##### Data extracts #####

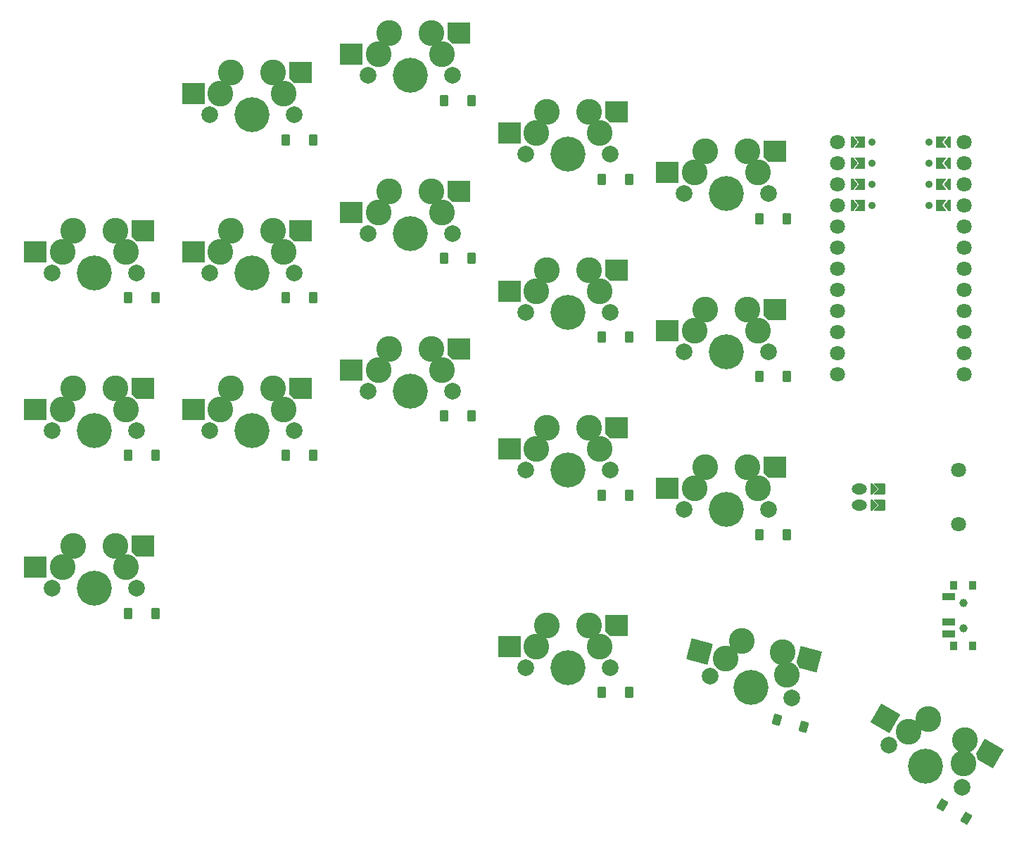
<source format=gbr>
%TF.GenerationSoftware,KiCad,Pcbnew,9.0.7*%
%TF.CreationDate,2026-01-25T01:01:47-05:00*%
%TF.ProjectId,pcb,7063622e-6b69-4636-9164-5f7063625858,rev?*%
%TF.SameCoordinates,Original*%
%TF.FileFunction,Soldermask,Bot*%
%TF.FilePolarity,Negative*%
%FSLAX46Y46*%
G04 Gerber Fmt 4.6, Leading zero omitted, Abs format (unit mm)*
G04 Created by KiCad (PCBNEW 9.0.7) date 2026-01-25 01:01:47*
%MOMM*%
%LPD*%
G01*
G04 APERTURE LIST*
G04 Aperture macros list*
%AMRoundRect*
0 Rectangle with rounded corners*
0 $1 Rounding radius*
0 $2 $3 $4 $5 $6 $7 $8 $9 X,Y pos of 4 corners*
0 Add a 4 corners polygon primitive as box body*
4,1,4,$2,$3,$4,$5,$6,$7,$8,$9,$2,$3,0*
0 Add four circle primitives for the rounded corners*
1,1,$1+$1,$2,$3*
1,1,$1+$1,$4,$5*
1,1,$1+$1,$6,$7*
1,1,$1+$1,$8,$9*
0 Add four rect primitives between the rounded corners*
20,1,$1+$1,$2,$3,$4,$5,0*
20,1,$1+$1,$4,$5,$6,$7,0*
20,1,$1+$1,$6,$7,$8,$9,0*
20,1,$1+$1,$8,$9,$2,$3,0*%
%AMFreePoly0*
4,1,14,1.310355,1.285355,1.325000,1.250000,1.325000,-1.250000,1.310355,-1.285355,1.275000,-1.300000,-0.775000,-1.300000,-0.810355,-1.285355,-1.310355,-0.785355,-1.325000,-0.750000,-1.325000,1.250000,-1.310355,1.285355,-1.275000,1.300000,1.275000,1.300000,1.310355,1.285355,1.310355,1.285355,$1*%
%AMFreePoly1*
4,1,16,-0.214645,0.660355,-0.210957,0.656235,0.289043,0.031235,0.299694,-0.005522,0.289043,-0.031235,-0.210957,-0.656235,-0.244478,-0.674694,-0.250000,-0.675000,-0.500000,-0.675000,-0.535355,-0.660355,-0.550000,-0.625000,-0.550000,0.625000,-0.535355,0.660355,-0.500000,0.675000,-0.250000,0.675000,-0.214645,0.660355,-0.214645,0.660355,$1*%
%AMFreePoly2*
4,1,16,0.535355,0.660355,0.550000,0.625000,0.550000,-0.625000,0.535355,-0.660355,0.500000,-0.675000,-0.650000,-0.675000,-0.685355,-0.660355,-0.700000,-0.625000,-0.689043,-0.593765,-0.214031,0.000000,-0.689043,0.593765,-0.699694,0.630522,-0.681235,0.664043,-0.650000,0.675000,0.500000,0.675000,0.535355,0.660355,0.535355,0.660355,$1*%
%AMFreePoly3*
4,1,14,0.035355,0.435355,0.635355,-0.164645,0.650000,-0.200000,0.650000,-0.400000,0.635355,-0.435355,0.600000,-0.450000,-0.600000,-0.450000,-0.635355,-0.435355,-0.650000,-0.400000,-0.650000,-0.200000,-0.635355,-0.164645,-0.035355,0.435355,0.000000,0.450000,0.035355,0.435355,0.035355,0.435355,$1*%
%AMFreePoly4*
4,1,16,0.635355,0.285355,0.650000,0.250000,0.650000,-1.000000,0.635355,-1.035355,0.600000,-1.050000,0.564645,-1.035355,0.000000,-0.470710,-0.564645,-1.035355,-0.600000,-1.050000,-0.635355,-1.035355,-0.650000,-1.000000,-0.650000,0.250000,-0.635355,0.285355,-0.600000,0.300000,0.600000,0.300000,0.635355,0.285355,0.635355,0.285355,$1*%
G04 Aperture macros list end*
%ADD10C,4.200000*%
%ADD11C,2.000000*%
%ADD12C,3.100000*%
%ADD13RoundRect,0.050000X-1.275000X-1.250000X1.275000X-1.250000X1.275000X1.250000X-1.275000X1.250000X0*%
%ADD14FreePoly0,0.000000*%
%ADD15RoundRect,0.050000X-1.555079X-0.877413X0.908032X-1.537402X1.555079X0.877413X-0.908032X1.537402X0*%
%ADD16FreePoly0,345.000000*%
%ADD17RoundRect,0.050000X-1.729182X-0.445032X0.479182X-1.720032X1.729182X0.445032X-0.479182X1.720032X0*%
%ADD18FreePoly0,330.000000*%
%ADD19RoundRect,0.050000X0.450000X0.600000X-0.450000X0.600000X-0.450000X-0.600000X0.450000X-0.600000X0*%
%ADD20RoundRect,0.050000X0.589958X0.463087X-0.279375X0.696024X-0.589958X-0.463087X0.279375X-0.696024X0*%
%ADD21RoundRect,0.050000X0.689711X0.294615X-0.089711X0.744615X-0.689711X-0.294615X0.089711X-0.744615X0*%
%ADD22C,1.800000*%
%ADD23C,0.900000*%
%ADD24FreePoly1,0.000000*%
%ADD25FreePoly2,0.000000*%
%ADD26FreePoly2,180.000000*%
%ADD27FreePoly1,180.000000*%
%ADD28O,1.850000X1.300000*%
%ADD29FreePoly3,270.000000*%
%ADD30FreePoly4,270.000000*%
%ADD31RoundRect,0.050000X-0.400000X0.500000X-0.400000X-0.500000X0.400000X-0.500000X0.400000X0.500000X0*%
%ADD32RoundRect,0.050000X-0.750000X0.350000X-0.750000X-0.350000X0.750000X-0.350000X0.750000X0.350000X0*%
%ADD33C,1.000000*%
G04 APERTURE END LIST*
D10*
%TO.C,S1*%
X87000000Y-115000000D03*
D11*
X92080000Y-115000000D03*
X81920000Y-115000000D03*
D12*
X84460000Y-109920000D03*
X90810000Y-112460000D03*
X89540000Y-109920000D03*
X83190000Y-112460000D03*
D13*
X79915000Y-112460000D03*
D14*
X92842000Y-109920000D03*
%TD*%
D10*
%TO.C,S2*%
X87000000Y-96000000D03*
D11*
X92080000Y-96000000D03*
X81920000Y-96000000D03*
D12*
X84460000Y-90920000D03*
X90810000Y-93460000D03*
X89540000Y-90920000D03*
X83190000Y-93460000D03*
D13*
X79915000Y-93460000D03*
D14*
X92842000Y-90920000D03*
%TD*%
D10*
%TO.C,S3*%
X87000000Y-77000000D03*
D11*
X92080000Y-77000000D03*
X81920000Y-77000000D03*
D12*
X84460000Y-71920000D03*
X90810000Y-74460000D03*
X89540000Y-71920000D03*
X83190000Y-74460000D03*
D13*
X79915000Y-74460000D03*
D14*
X92842000Y-71920000D03*
%TD*%
D10*
%TO.C,S4*%
X106000000Y-96000000D03*
D11*
X111080000Y-96000000D03*
X100920000Y-96000000D03*
D12*
X103460000Y-90920000D03*
X109810000Y-93460000D03*
X108540000Y-90920000D03*
X102190000Y-93460000D03*
D13*
X98915000Y-93460000D03*
D14*
X111842000Y-90920000D03*
%TD*%
D10*
%TO.C,S5*%
X106000000Y-77000000D03*
D11*
X111080000Y-77000000D03*
X100920000Y-77000000D03*
D12*
X103460000Y-71920000D03*
X109810000Y-74460000D03*
X108540000Y-71920000D03*
X102190000Y-74460000D03*
D13*
X98915000Y-74460000D03*
D14*
X111842000Y-71920000D03*
%TD*%
D10*
%TO.C,S6*%
X106000000Y-58000000D03*
D11*
X111080000Y-58000000D03*
X100920000Y-58000000D03*
D12*
X103460000Y-52920000D03*
X109810000Y-55460000D03*
X108540000Y-52920000D03*
X102190000Y-55460000D03*
D13*
X98915000Y-55460000D03*
D14*
X111842000Y-52920000D03*
%TD*%
D10*
%TO.C,S7*%
X125000000Y-91250000D03*
D11*
X130080000Y-91250000D03*
X119920000Y-91250000D03*
D12*
X122460000Y-86170000D03*
X128810000Y-88710000D03*
X127540000Y-86170000D03*
X121190000Y-88710000D03*
D13*
X117915000Y-88710000D03*
D14*
X130842000Y-86170000D03*
%TD*%
D10*
%TO.C,S8*%
X125000000Y-72250000D03*
D11*
X130080000Y-72250000D03*
X119920000Y-72250000D03*
D12*
X122460000Y-67170000D03*
X128810000Y-69710000D03*
X127540000Y-67170000D03*
X121190000Y-69710000D03*
D13*
X117915000Y-69710000D03*
D14*
X130842000Y-67170000D03*
%TD*%
D10*
%TO.C,S9*%
X125000000Y-53250000D03*
D11*
X130080000Y-53250000D03*
X119920000Y-53250000D03*
D12*
X122460000Y-48170000D03*
X128810000Y-50710000D03*
X127540000Y-48170000D03*
X121190000Y-50710000D03*
D13*
X117915000Y-50710000D03*
D14*
X130842000Y-48170000D03*
%TD*%
D10*
%TO.C,S10*%
X144000000Y-100750000D03*
D11*
X149080000Y-100750000D03*
X138920000Y-100750000D03*
D12*
X141460000Y-95670000D03*
X147810000Y-98210000D03*
X146540000Y-95670000D03*
X140190000Y-98210000D03*
D13*
X136915000Y-98210000D03*
D14*
X149842000Y-95670000D03*
%TD*%
D10*
%TO.C,S11*%
X144000000Y-81750000D03*
D11*
X149080000Y-81750000D03*
X138920000Y-81750000D03*
D12*
X141460000Y-76670000D03*
X147810000Y-79210000D03*
X146540000Y-76670000D03*
X140190000Y-79210000D03*
D13*
X136915000Y-79210000D03*
D14*
X149842000Y-76670000D03*
%TD*%
D10*
%TO.C,S12*%
X144000000Y-62750000D03*
D11*
X149080000Y-62750000D03*
X138920000Y-62750000D03*
D12*
X141460000Y-57670000D03*
X147810000Y-60210000D03*
X146540000Y-57670000D03*
X140190000Y-60210000D03*
D13*
X136915000Y-60210000D03*
D14*
X149842000Y-57670000D03*
%TD*%
D10*
%TO.C,S13*%
X163000000Y-105500000D03*
D11*
X168080000Y-105500000D03*
X157920000Y-105500000D03*
D12*
X160460000Y-100420000D03*
X166810000Y-102960000D03*
X165540000Y-100420000D03*
X159190000Y-102960000D03*
D13*
X155915000Y-102960000D03*
D14*
X168842000Y-100420000D03*
%TD*%
D10*
%TO.C,S14*%
X163000000Y-86500000D03*
D11*
X168080000Y-86500000D03*
X157920000Y-86500000D03*
D12*
X160460000Y-81420000D03*
X166810000Y-83960000D03*
X165540000Y-81420000D03*
X159190000Y-83960000D03*
D13*
X155915000Y-83960000D03*
D14*
X168842000Y-81420000D03*
%TD*%
D10*
%TO.C,S15*%
X163000000Y-67500000D03*
D11*
X168080000Y-67500000D03*
X157920000Y-67500000D03*
D12*
X160460000Y-62420000D03*
X166810000Y-64960000D03*
X165540000Y-62420000D03*
X159190000Y-64960000D03*
D13*
X155915000Y-64960000D03*
D14*
X168842000Y-62420000D03*
%TD*%
D10*
%TO.C,S16*%
X144000000Y-124500000D03*
D11*
X149080000Y-124500000D03*
X138920000Y-124500000D03*
D12*
X141460000Y-119420000D03*
X147810000Y-121960000D03*
X146540000Y-119420000D03*
X140190000Y-121960000D03*
D13*
X136915000Y-121960000D03*
D14*
X149842000Y-119420000D03*
%TD*%
D10*
%TO.C,S17*%
X166000000Y-126875000D03*
D11*
X170906903Y-128189801D03*
X161093097Y-125560199D03*
D12*
X164861349Y-121310696D03*
X170337578Y-125407649D03*
X169768252Y-122625497D03*
X162977223Y-123435448D03*
D15*
X159813816Y-122587815D03*
D16*
X172957739Y-123480118D03*
%TD*%
D10*
%TO.C,S18*%
X187000000Y-136375000D03*
D11*
X191399409Y-138915000D03*
X182600591Y-133835000D03*
D12*
X187340295Y-130705591D03*
X191569557Y-136080295D03*
X191739705Y-133245591D03*
X184970443Y-132270295D03*
D17*
X182134210Y-130632795D03*
D18*
X194599320Y-134896591D03*
%TD*%
D19*
%TO.C,D1*%
X94350000Y-118000000D03*
X91050000Y-118000000D03*
%TD*%
%TO.C,D2*%
X94350000Y-99000000D03*
X91050000Y-99000000D03*
%TD*%
%TO.C,D3*%
X94350000Y-80000000D03*
X91050000Y-80000000D03*
%TD*%
%TO.C,D4*%
X113350000Y-99000000D03*
X110050000Y-99000000D03*
%TD*%
%TO.C,D5*%
X113350000Y-80000000D03*
X110050000Y-80000000D03*
%TD*%
%TO.C,D6*%
X113350000Y-61000000D03*
X110050000Y-61000000D03*
%TD*%
%TO.C,D7*%
X132350000Y-94250000D03*
X129050000Y-94250000D03*
%TD*%
%TO.C,D8*%
X132350000Y-75250000D03*
X129050000Y-75250000D03*
%TD*%
%TO.C,D9*%
X132350000Y-56250000D03*
X129050000Y-56250000D03*
%TD*%
%TO.C,D10*%
X151350000Y-103750000D03*
X148050000Y-103750000D03*
%TD*%
%TO.C,D11*%
X151350000Y-84750000D03*
X148050000Y-84750000D03*
%TD*%
%TO.C,D12*%
X151350000Y-65750000D03*
X148050000Y-65750000D03*
%TD*%
%TO.C,D13*%
X170350000Y-108500000D03*
X167050000Y-108500000D03*
%TD*%
%TO.C,D14*%
X170350000Y-89500000D03*
X167050000Y-89500000D03*
%TD*%
%TO.C,D15*%
X170350000Y-70500000D03*
X167050000Y-70500000D03*
%TD*%
%TO.C,D16*%
X151350000Y-127500000D03*
X148050000Y-127500000D03*
%TD*%
D20*
%TO.C,D17*%
X172323098Y-131675097D03*
X169135542Y-130820995D03*
%TD*%
D21*
%TO.C,D18*%
X191865287Y-142648076D03*
X189007403Y-140998076D03*
%TD*%
D22*
%TO.C,MCU1*%
X176380000Y-61300000D03*
X191620000Y-61300000D03*
D23*
X180600000Y-61300000D03*
X187400000Y-61300000D03*
D24*
X178500000Y-61300000D03*
D25*
X179225000Y-61300000D03*
D26*
X188775000Y-61300000D03*
D27*
X189500000Y-61300000D03*
D22*
X176380000Y-63840000D03*
X191620000Y-63840000D03*
D23*
X180600000Y-63840000D03*
X187400000Y-63840000D03*
D24*
X178500000Y-63840000D03*
D25*
X179225000Y-63840000D03*
D26*
X188775000Y-63840000D03*
D27*
X189500000Y-63840000D03*
D22*
X176380000Y-66380000D03*
X191620000Y-66380000D03*
D23*
X180600000Y-66380000D03*
X187400000Y-66380000D03*
D24*
X178500000Y-66380000D03*
D25*
X179225000Y-66380000D03*
D26*
X188775000Y-66380000D03*
D27*
X189500000Y-66380000D03*
D22*
X176380000Y-68920000D03*
X191620000Y-68920000D03*
D23*
X180600000Y-68920000D03*
X187400000Y-68920000D03*
D24*
X178500000Y-68920000D03*
D25*
X179225000Y-68920000D03*
D26*
X188775000Y-68920000D03*
D27*
X189500000Y-68920000D03*
D22*
X176380000Y-71460000D03*
X191620000Y-71460000D03*
X176380000Y-74000000D03*
X191620000Y-74000000D03*
X176380000Y-76540000D03*
X191620000Y-76540000D03*
X176380000Y-79080000D03*
X191620000Y-79080000D03*
X176380000Y-81620000D03*
X191620000Y-81620000D03*
X176380000Y-84160000D03*
X191620000Y-84160000D03*
X176380000Y-86700000D03*
X191620000Y-86700000D03*
X176380000Y-89240000D03*
X191620000Y-89240000D03*
%TD*%
D28*
%TO.C,JST1*%
X179000000Y-105000000D03*
X179000000Y-103000000D03*
D29*
X180800000Y-105000000D03*
X180800000Y-103000000D03*
D30*
X181816000Y-103000000D03*
X181816000Y-105000000D03*
%TD*%
D22*
%TO.C,RST1*%
X191000000Y-107250000D03*
X191000000Y-100750000D03*
%TD*%
D31*
%TO.C,PWR1*%
X190415000Y-114600000D03*
X192625000Y-114600000D03*
X190415000Y-121900000D03*
X192625000Y-121900000D03*
D32*
X189765000Y-116000000D03*
X189765000Y-119000000D03*
X189765000Y-120500000D03*
D33*
X191525000Y-116750000D03*
X191525000Y-119750000D03*
%TD*%
M02*

</source>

#####

■ What needs to be done ■
Go through the records and copy each line with "KiCad" in it.

■ Solution for this task ■
%TF.GenerationSoftware,KiCad,Pcbnew,9.0.7*%
G04 Created by KiCad (PCBNEW 9.0.7) date 2026-01-25 01:01:47*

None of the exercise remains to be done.